# [What is needed]
Collect every line in the entries below that contains the word "juillet", and treat uppercase and lowercase letters as different.
----
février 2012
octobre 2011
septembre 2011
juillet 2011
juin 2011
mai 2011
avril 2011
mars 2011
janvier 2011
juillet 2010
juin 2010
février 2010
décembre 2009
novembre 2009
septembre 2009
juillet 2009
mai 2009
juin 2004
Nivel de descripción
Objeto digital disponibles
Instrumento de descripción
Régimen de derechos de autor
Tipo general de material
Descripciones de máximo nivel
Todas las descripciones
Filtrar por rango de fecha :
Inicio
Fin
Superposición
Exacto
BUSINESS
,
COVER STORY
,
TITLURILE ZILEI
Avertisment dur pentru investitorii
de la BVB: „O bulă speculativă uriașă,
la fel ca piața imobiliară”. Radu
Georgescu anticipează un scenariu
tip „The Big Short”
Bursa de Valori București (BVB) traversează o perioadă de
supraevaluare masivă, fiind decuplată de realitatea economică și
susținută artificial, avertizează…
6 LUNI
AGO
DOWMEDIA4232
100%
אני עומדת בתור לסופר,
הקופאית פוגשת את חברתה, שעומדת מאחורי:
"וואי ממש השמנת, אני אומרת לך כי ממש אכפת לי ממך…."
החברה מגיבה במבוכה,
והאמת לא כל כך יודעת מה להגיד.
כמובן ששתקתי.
----
# [Exercise response]
juillet 2011
juillet 2010
juillet 2009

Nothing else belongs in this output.